The summer has been going by so quickly. Since July brought with it the oppressive heat and humidity,  I haven't been climbing as much. Call me a fair-weather climber, but when it's so hot the rock is sweating, I lose all motivation to climb. Wake me up when it's fall.

In the meantime, I've been preparing for a climbing trip of a different sort. This time next week, I'll be on a plane, headed for Seattle. Our objective: to climb the Disappointment Clever route on Mount Rainier. Three ladies, no guide. Just us making the decisions for our team, shouldering our own loads, the only ones responsible for our success or failure.
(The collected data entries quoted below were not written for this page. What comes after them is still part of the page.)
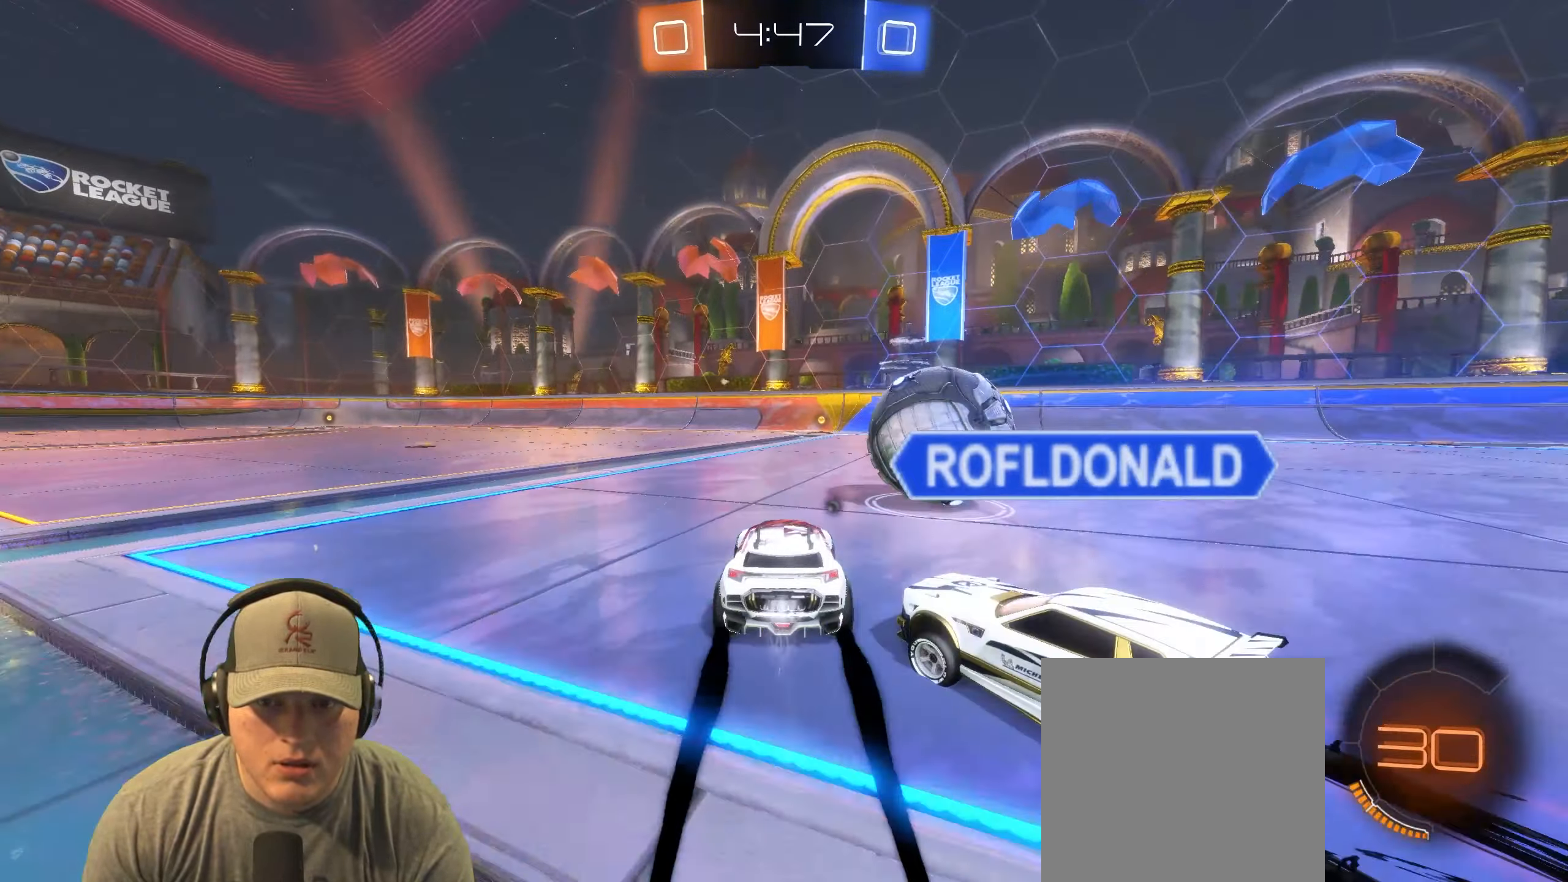
{"buttons": [], "left_stick": "center", "events": [[117, "left_stick", "left"], [183, "R1", "up"], [367, "left_stick", "center"], [433, "R2", "up"]]}
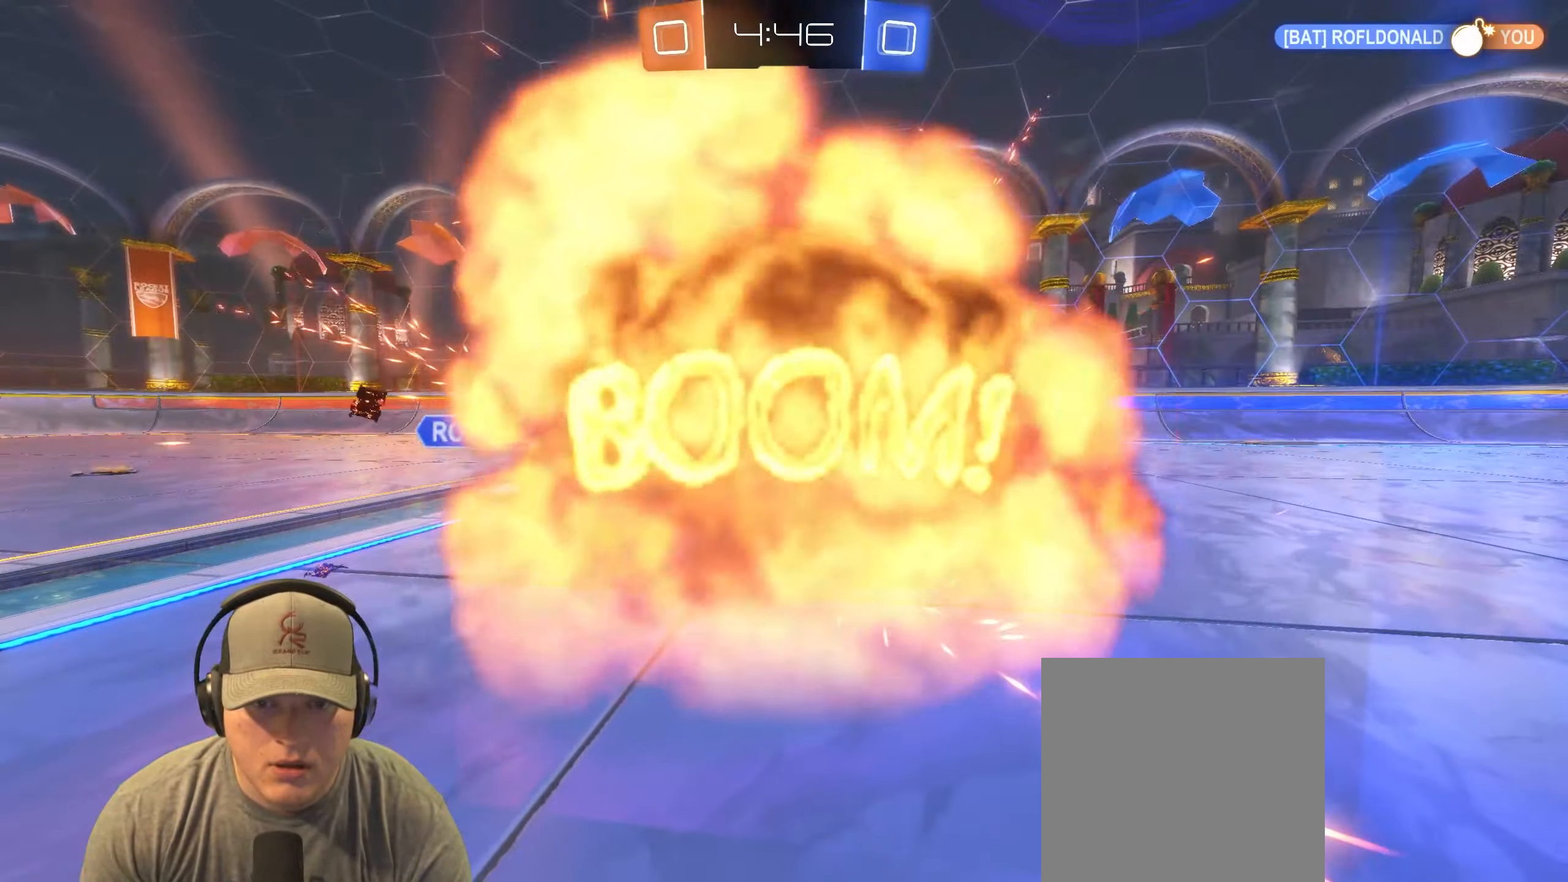
{"buttons": [], "left_stick": "center", "events": []}
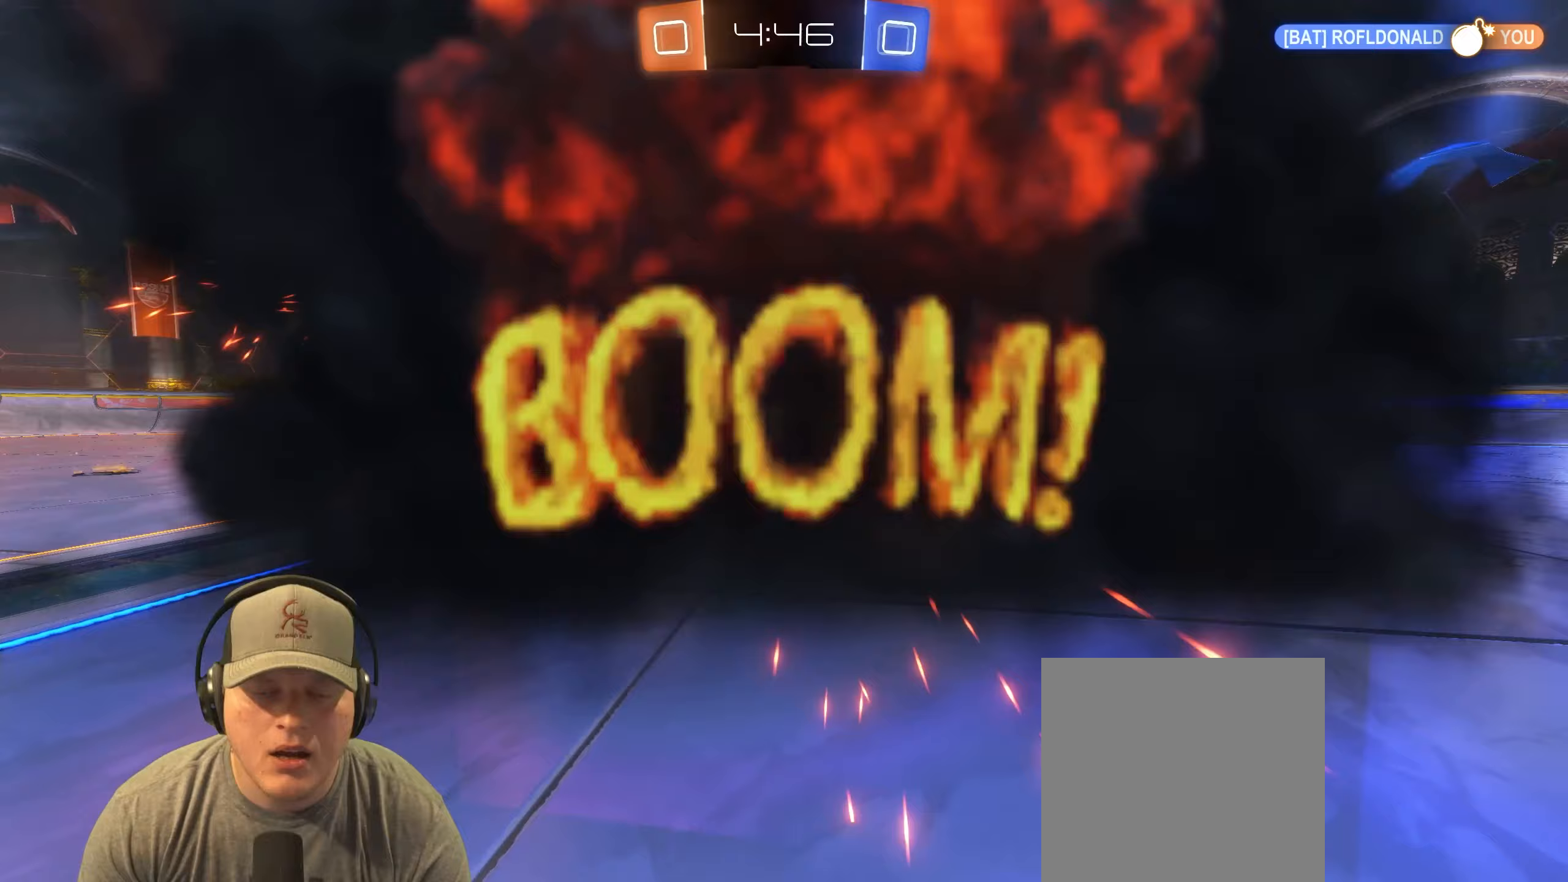
{"buttons": [], "left_stick": "center", "events": []}
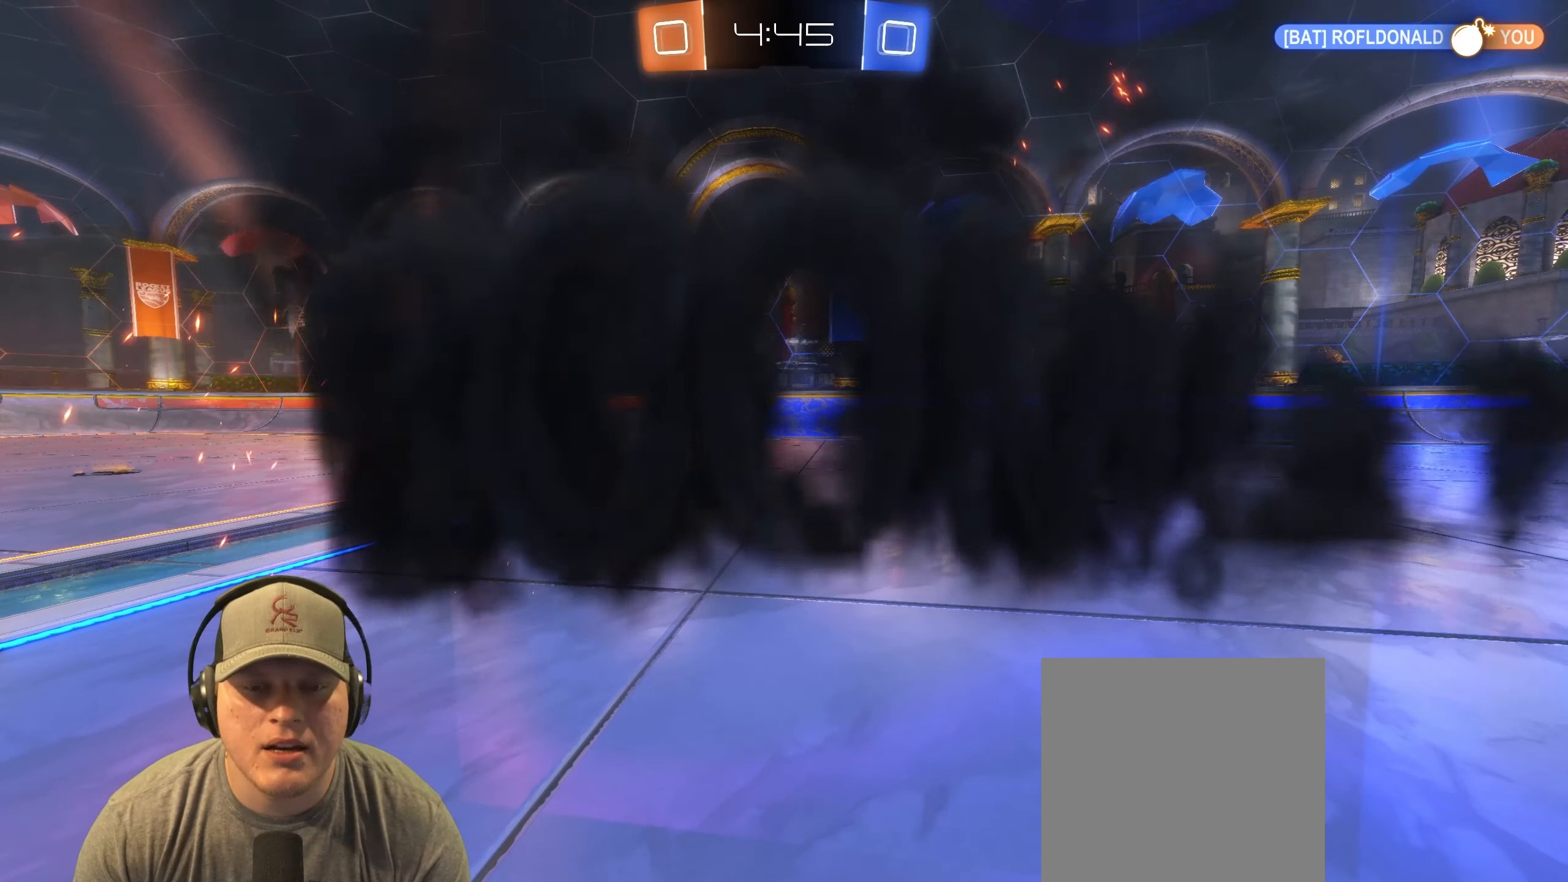
{"buttons": [], "left_stick": "center", "events": []}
I've never been on a glacier before. About ten years ago, when working in Colorado one summer, I did have the opportunity to play around doing some self-arrests on a tiny snowfield. Also while in Colorado I had the opportunity to hike 14,256 feet Long's Peak. I did OK with the altitude then, but I also had spent the whole summer living and working at 8,000 feet. That is the full extent of big mountain/high altitude experience. In comparison to something like Rainier, it seems laughable.

So Rainier is going to be quite an adventure. A foreign environment, new skills, and unknowns about how my body will perform. Part of me is very excited, part of me is scared to death. I'm looking forward to the challenge, but not sure how I will handle it if I don't meet it. This is perhaps the most important thing I hope to gain from this trip.

In my climbing, I struggle with remembering to enjoy the journey. I only count myself as having succeeded when I top out the climb, lead the climb or otherwise meet what a general consensus would consider the 'end point.' I often get so caught up in chasing numbers and grades, I forget to stop and smell the proverbial roses- to enjoy the journey of climbing.

But as I began to prepare for this trip, I have had Ed Viesturs famous quote, "Getting to the top is optional. Getting down in mandatory" repeated to me on more than one occasion. And it's a good reminder for me. The summit rate on Rainier is 50%. I have a 50-50 chance of reaching the mythical end goal. If I consider my trip a failure because I didn't summit, then what was the point? What was the point of taking time off from work, spending all that money, flying to the other side of the country and freezing my butt off? There will be no point.

To justify the sacrifice, I must learn something of value. There certainly is the potential to learn plenty of valuable things- how to travel on a glacier, how to travel as a roped team, how to pace myself for long, hard efforts at altitude, how to feed myself so as to maintain my energy, how to adapt to altitude in a relatively short amount of time, how to go to the bathroom on a glacier. But the real lesson while be if I can learn to value these skills above the value of the summit.